BEGIN Data records
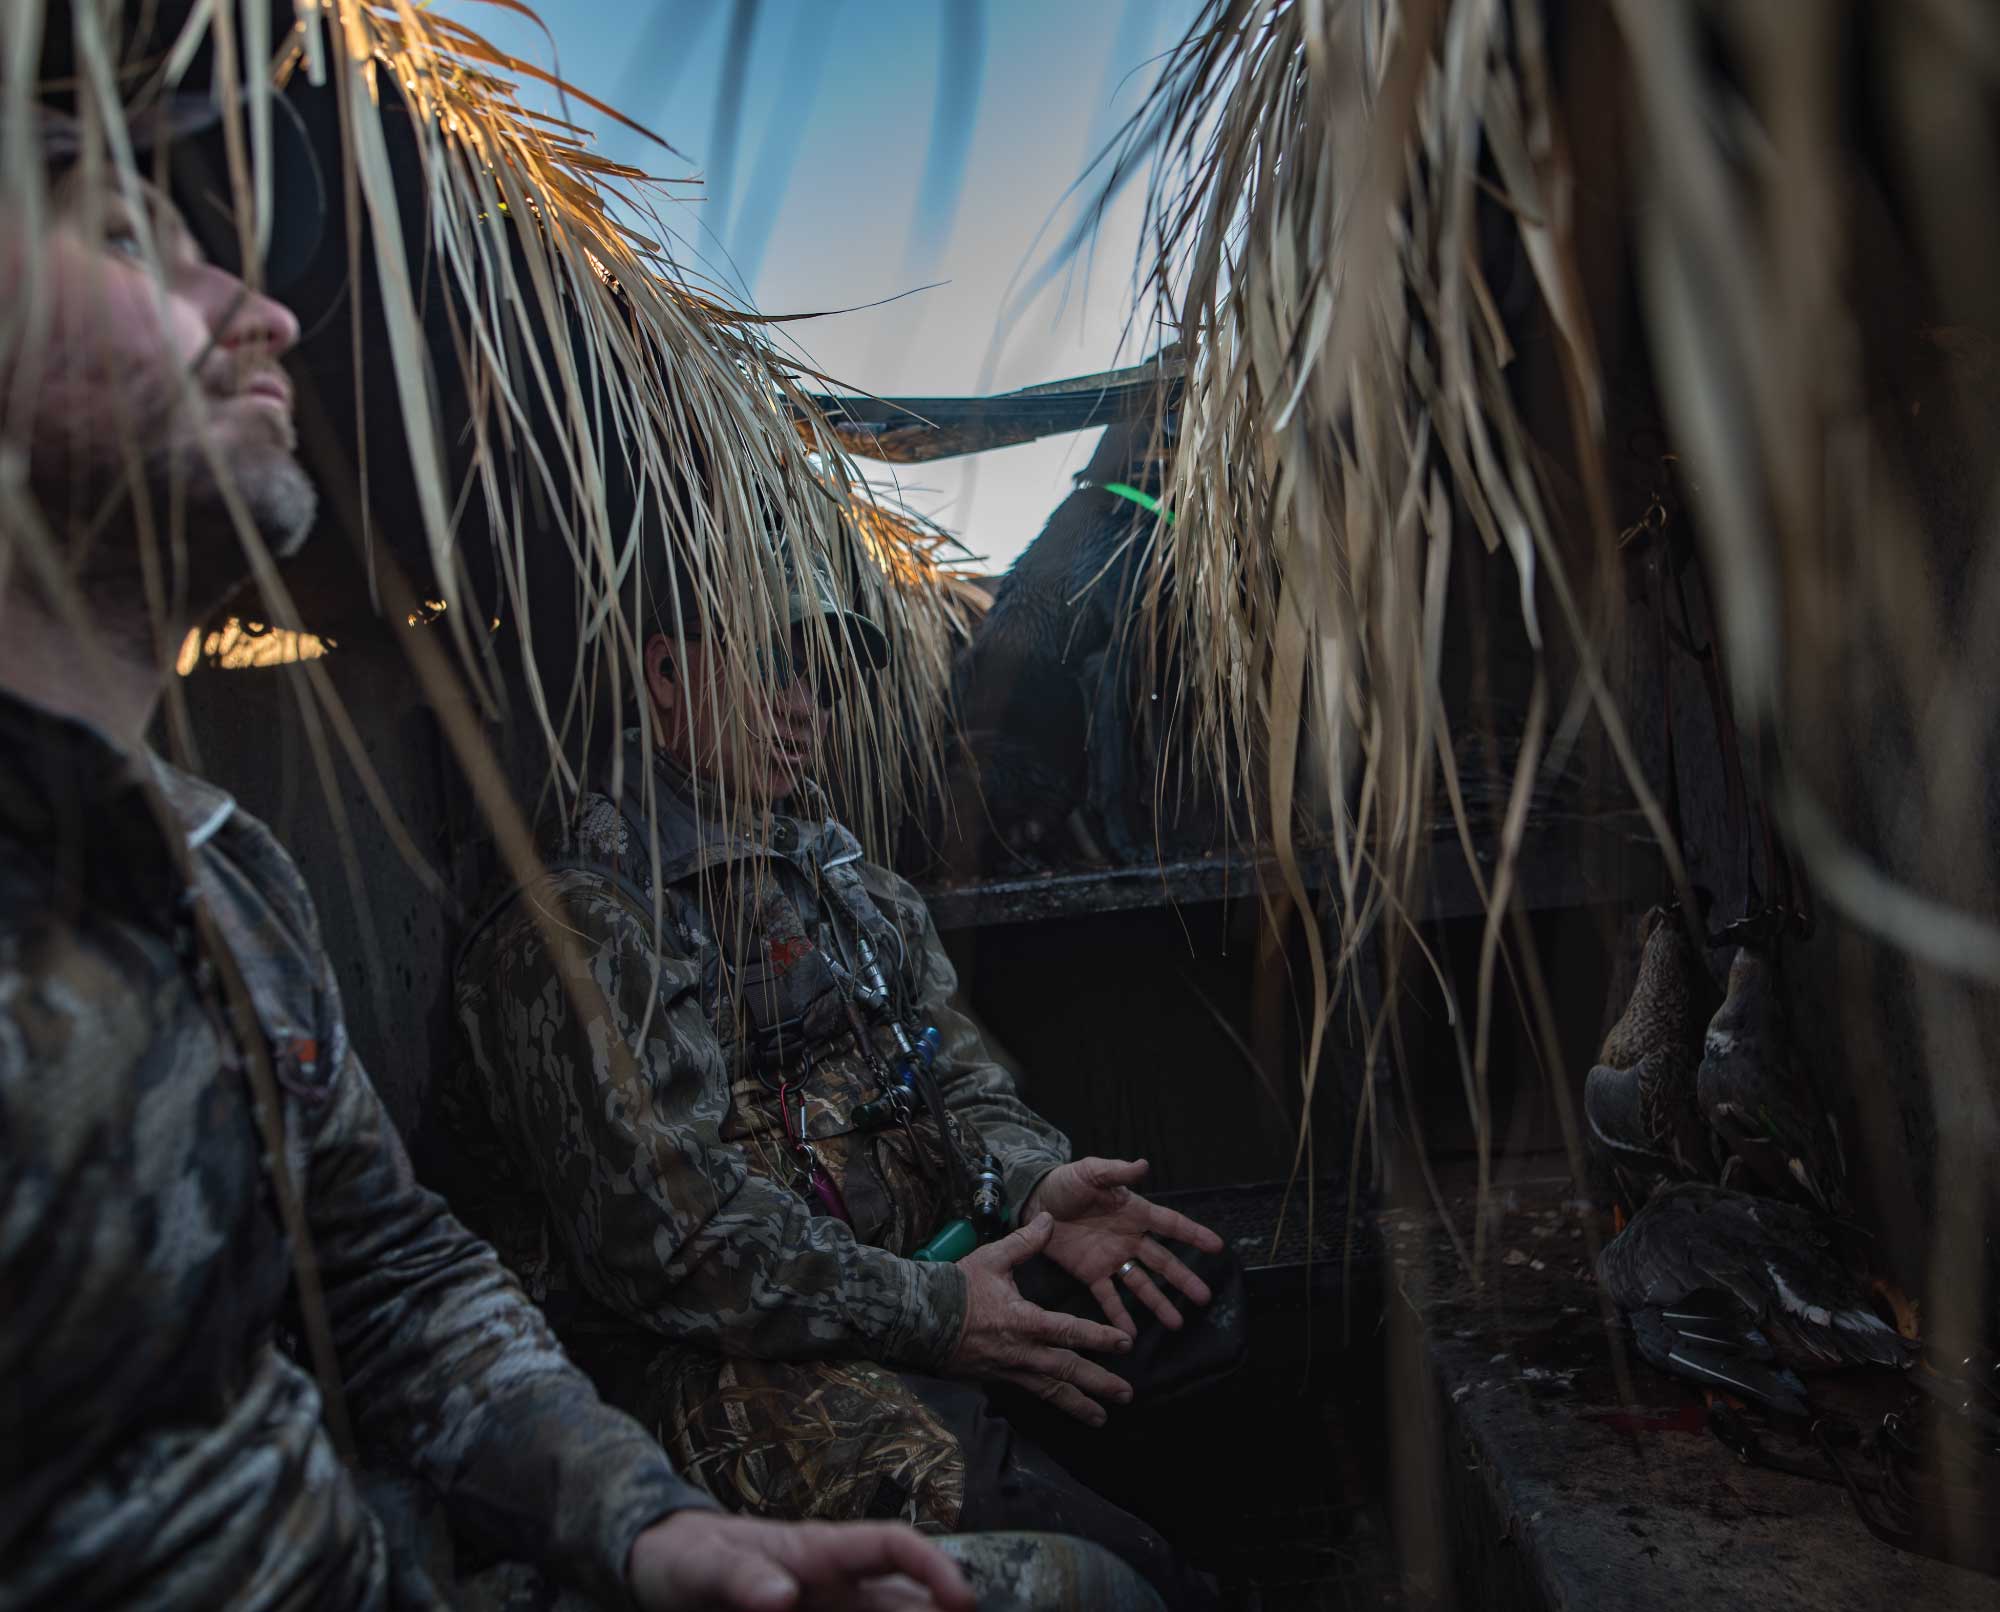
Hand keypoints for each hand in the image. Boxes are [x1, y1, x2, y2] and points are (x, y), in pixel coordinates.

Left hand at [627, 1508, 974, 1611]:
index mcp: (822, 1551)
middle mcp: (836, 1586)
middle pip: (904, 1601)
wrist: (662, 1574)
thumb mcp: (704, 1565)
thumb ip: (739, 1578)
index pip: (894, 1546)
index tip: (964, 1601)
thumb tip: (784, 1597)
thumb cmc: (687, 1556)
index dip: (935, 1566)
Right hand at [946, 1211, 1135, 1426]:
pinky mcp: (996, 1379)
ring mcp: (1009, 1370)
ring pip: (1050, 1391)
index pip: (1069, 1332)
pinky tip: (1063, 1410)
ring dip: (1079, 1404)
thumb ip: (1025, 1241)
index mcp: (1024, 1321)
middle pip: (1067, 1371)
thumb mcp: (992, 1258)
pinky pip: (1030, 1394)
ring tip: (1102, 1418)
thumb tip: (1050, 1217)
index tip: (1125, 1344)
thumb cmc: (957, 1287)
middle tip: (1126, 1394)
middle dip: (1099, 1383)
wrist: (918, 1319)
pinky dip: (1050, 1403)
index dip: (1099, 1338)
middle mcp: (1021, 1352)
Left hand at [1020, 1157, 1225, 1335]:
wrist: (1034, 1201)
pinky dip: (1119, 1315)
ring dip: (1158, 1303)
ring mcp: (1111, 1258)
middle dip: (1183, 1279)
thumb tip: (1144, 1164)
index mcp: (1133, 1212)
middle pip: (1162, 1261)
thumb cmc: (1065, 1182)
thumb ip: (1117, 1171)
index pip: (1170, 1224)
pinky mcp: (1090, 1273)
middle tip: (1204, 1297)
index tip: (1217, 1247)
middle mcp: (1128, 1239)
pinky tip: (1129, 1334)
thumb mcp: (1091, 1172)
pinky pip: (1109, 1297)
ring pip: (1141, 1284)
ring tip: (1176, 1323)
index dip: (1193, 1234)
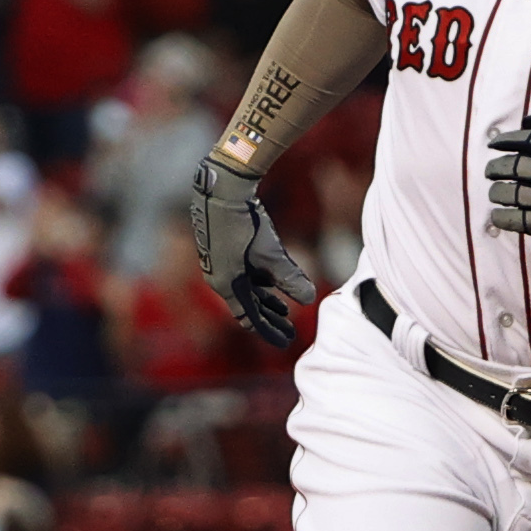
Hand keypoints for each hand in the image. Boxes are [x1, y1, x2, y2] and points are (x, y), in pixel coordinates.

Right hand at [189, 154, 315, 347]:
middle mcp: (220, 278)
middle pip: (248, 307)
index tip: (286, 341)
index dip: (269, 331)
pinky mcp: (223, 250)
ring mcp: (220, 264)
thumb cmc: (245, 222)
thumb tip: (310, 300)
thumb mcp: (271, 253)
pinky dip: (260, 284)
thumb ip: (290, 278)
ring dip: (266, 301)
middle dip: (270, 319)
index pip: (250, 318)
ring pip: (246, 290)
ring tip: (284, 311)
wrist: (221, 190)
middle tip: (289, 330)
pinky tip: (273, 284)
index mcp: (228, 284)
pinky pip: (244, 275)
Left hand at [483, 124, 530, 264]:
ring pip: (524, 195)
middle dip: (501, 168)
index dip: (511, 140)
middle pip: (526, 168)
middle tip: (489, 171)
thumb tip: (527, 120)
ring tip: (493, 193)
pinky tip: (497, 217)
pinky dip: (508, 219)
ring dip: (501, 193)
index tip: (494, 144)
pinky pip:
END Data records
▶ _Goal of the exercise_: Return all lines of the material above in which "Left" occurs.

▶ _Task response_:
Left hand at [627, 1508, 974, 1611]:
Left hand at [1020, 1157, 1225, 1335]:
Left hand at [483, 124, 530, 264]:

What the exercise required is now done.